Long retour, car vers neuf heures, sur la lisière de la forêt, mon cheval tombe boiteux, et j’achève au pas, dans l’ombre, ce triste pèlerinage. Je suis une allée rectiligne, indéfinie ; des ronds-points l’interrompent, que je traverse diamétralement pour reprendre, au bord opposé du cercle, mon imperturbable direction. Tout d’un coup, une éclaircie grisâtre s’ouvre au bout de ce chemin noir ; j’entre dans une clairière et reconnais cette extrême région du polygone vouée aux ravages des projectiles. C’est toute la portée du canon qu’il me reste à parcourir : l’observatoire du colonel, la batterie de siège… Ces objets se dressent l’un après l’autre sur mon horizon, et je m’approche lentement d’eux, qui semblent ne pas vouloir s’approcher de moi. Puis c’est le camp et son aspect sévère, et toute cette ordonnance où je retrouve comme la règle de ma propre vie.

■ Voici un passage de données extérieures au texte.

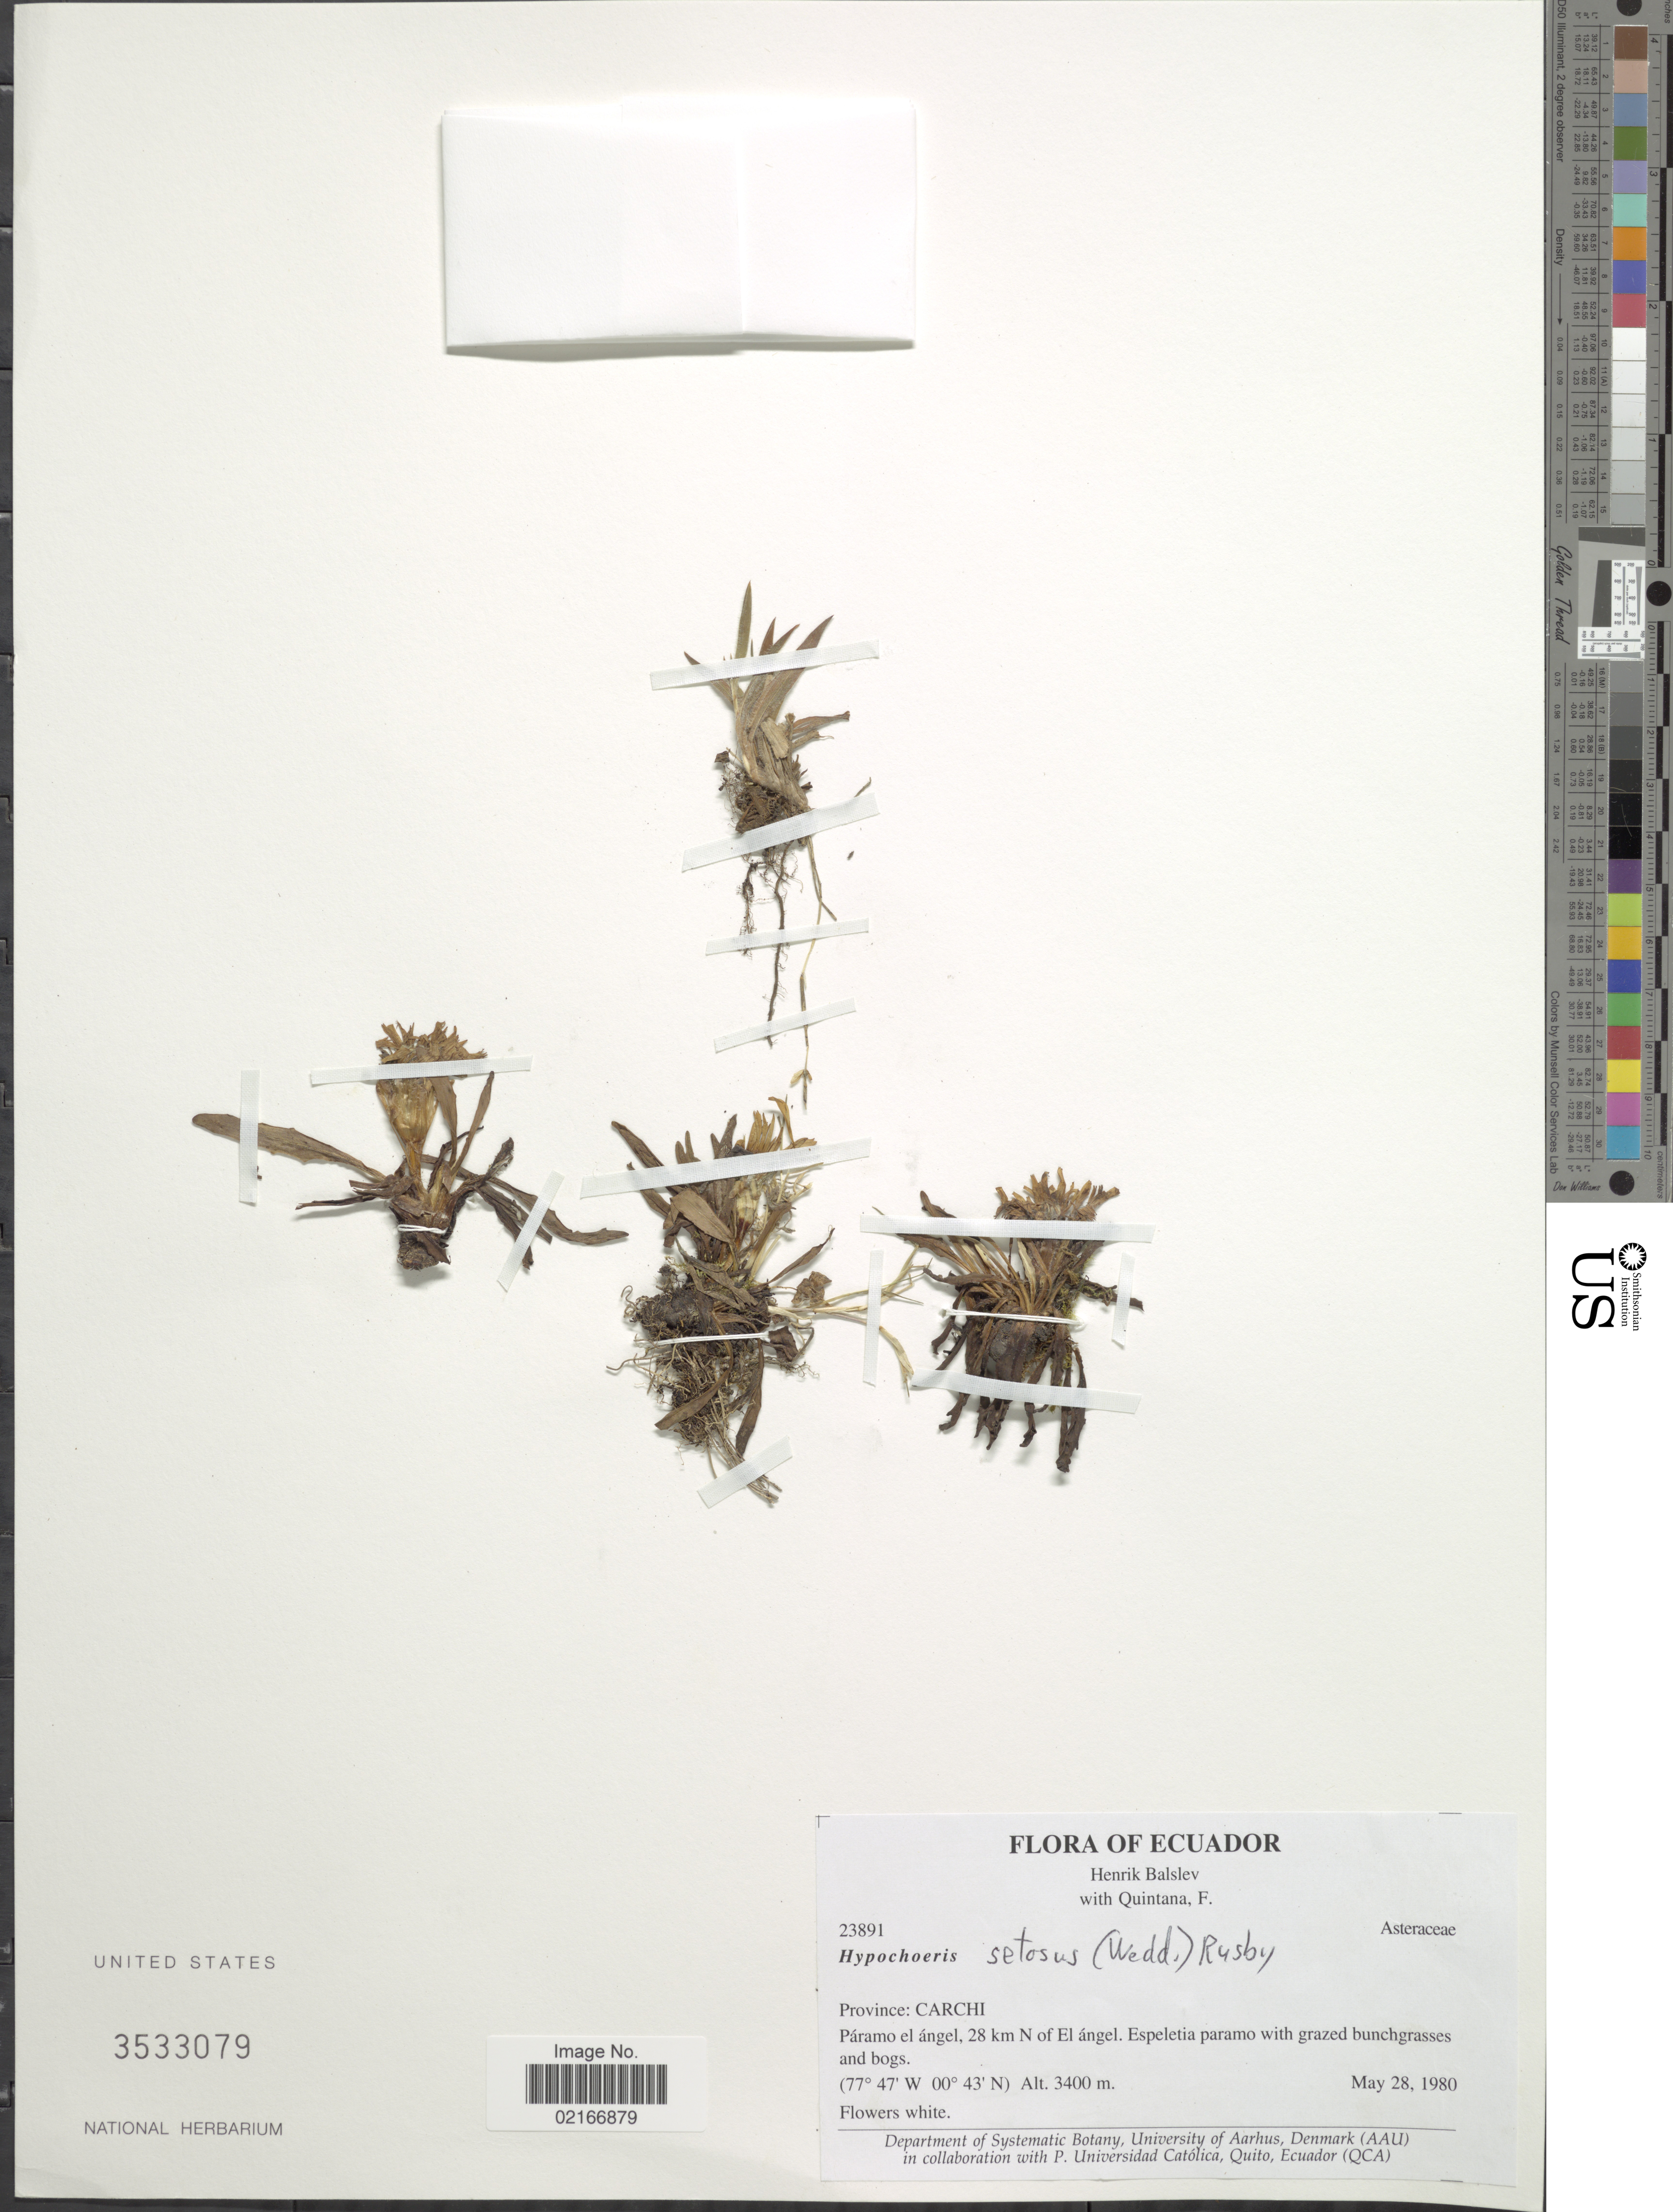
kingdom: Plantae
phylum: Tracheophyta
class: Magnoliopsida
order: Asterales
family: Asteraceae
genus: Hypochaeris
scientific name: Hypochaeris setosa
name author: Formánek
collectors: H. Balslev & F. Quintana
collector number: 23891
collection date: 1980-05-28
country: Ecuador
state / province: Carchi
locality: Páramo el ángel, 28 km N of El ángel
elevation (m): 3400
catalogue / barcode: US 3533079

Une bougie qui veille sous ma tente l’imprègne de lumière diffuse, mon bon serviteur Audant, assis devant ma table, m’attend en lisant le Petit Journal. Il me dit les nouvelles du jour : « Une lettre de Paris… Il est venu un lieutenant du 32e qui a demandé à voir mon lieutenant. » Enfin, un aujourd’hui tout pareil à hier, tout pareil à demain ; et je devrais me coucher bien tranquille, étant si fatigué ; pourtant ce papier bleu qui m’arrive de Paris m’agace et m’inquiète, car j’étais à mille lieues de la capitale, et je n’avais nul besoin que ce petit texte poli, joli, littéraire, aiguisé m’y ramenât. Surtout que me veut cette glose, si lisible entre les lignes : les salons, les journaux, les échos, le roman d’analyse, et ce qu’on nomme le monde : cravates, poignées de main, sourires, enfin tout ce mensonge dans lequel nous vivons ? « Tarte à la crème, cher monsieur,… surtout ne nous obligez pas à penser. » C’est le conseil universel, et qui veut s’y conformer fait fortune. Mais moi, qui suis un ouvrier, et qui, semant la parole, voudrais récolter l’action, je m’en vais brûler ce papier comme on brûle de l’ivraie. La flamme de ma bougie le gagne et s’étend sur lui d’un angle à l’autre ; il éclaire autour de moi toute ma pauvreté : puis, cela s’éteint et cela tombe…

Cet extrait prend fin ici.